On Cemeteries and Anglo-Irish Patriots




     Yesterday, I ran to the top of Mount Royal. At least, I ran part way up. I did not go on the roads, but on the dirt paths which take you up the mountain more directly. They are also a little harder to navigate, so I got lost. I ended up in a cemetery. It looked small at first, because there were hedges and trees and things separating each bit of it, so I thought I would just run through it. In attempting this, I made my way well into it. Then I did not know how to get out. Every time I thought I saw an exit, it just led into another area. In the end I had to climb over a tall iron fence with spikes on the top to get out. I found a tree near the fence and used it to get over. On the other side of some dense brush, I found the road.

     About a week ago, I finished John Ralston Saul's biography of Louis-Hippolyte LaFontaine and Robert Baldwin, two of Canada's pre-Confederation founding fathers. The fathers of Canadian democracy, maybe. Saul describes in some detail the embarrassing antics of the mid-nineteenth century Anglo-Protestant Canadian merchant class, in particular the violence resulting from their religious devotion to England and Englishness. He notes several times in passing that most of these English patriots (it might be better to say "thugs who cited English patriotism as their motivation") were not English at all. They were Irish, Scottish, German, Dutch and what-have-you.

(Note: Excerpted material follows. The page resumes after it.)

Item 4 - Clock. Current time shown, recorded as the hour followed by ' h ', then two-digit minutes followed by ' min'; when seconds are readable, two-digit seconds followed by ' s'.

I was in an old part of the cemetery, I guess. Most of the dead buried there had died before 1915, many before 1900. They were nearly all perfect Canadian WASP names: Drummond, Nelson, Williams and things like that. Some of them had mausoleums. There were no ‘O’ prefixes and not even that many ‘Mc’ prefixes. Yet nearly all of them had been born somewhere in Ireland or Scotland — Ireland, more often. These, it occurred to me, might be the English patriots of which Saul writes.

     Of course, it was a different thing in those times to call oneself English. It was not implicitly to distinguish oneself from the Scots or others. Nevertheless, the fact that so many of these ardent English had in fact come from other parts is worth noting when one considers the thuggery perpetrated in the name of being “English.” None of this is to say that nobody English did anything wrong or participated in the riots Saul describes. Nor is it to denigrate in any way the Scots or Irish (Anglo or otherwise).

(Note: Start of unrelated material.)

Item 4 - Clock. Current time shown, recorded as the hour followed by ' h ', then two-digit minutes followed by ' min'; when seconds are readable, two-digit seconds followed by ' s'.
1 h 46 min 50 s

     Of course, the Canadian “English” come not only from the British Isles. I began recently to read about the history of ethnic Germans in Canada. There are a lot. There have been a lot all along. And many of them were what we might have considered English. There were German loyalists of no insignificant number. They spoke English. They were merchants.

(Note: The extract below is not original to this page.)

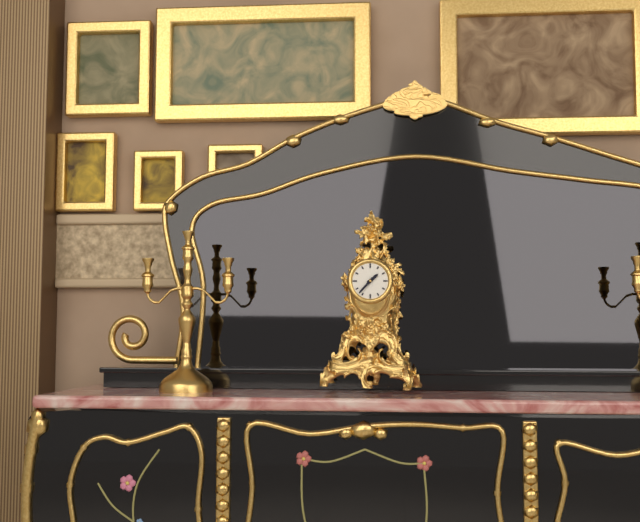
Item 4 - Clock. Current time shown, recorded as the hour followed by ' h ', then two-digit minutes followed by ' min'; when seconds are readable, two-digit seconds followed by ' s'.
1 h 37 min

     The fact is that English Canada is not nearly so English as we sometimes like to believe. It is easy to conceive Canada as a dichotomous country. It is intellectually satisfying, too. It makes sense. We have little cultural identity of our own, so English Canada looks to England. It happens to the best of us. I became a bit bleary watching the Queen at the opening ceremonies. I buy muesli from Poundbury. But Canada is not really English. Nor is it really just French, nor a hybrid of the two. Canada is something much more complicated. As convenient as it would be for English Canada to reach over the Atlantic and borrow an identity, it is not us and has never been us. We are just Canadian, and, while it would be nice to have the UK's access to all European Union job markets, I really would not have it any other way. Sorry, this got a little sentimental toward the end.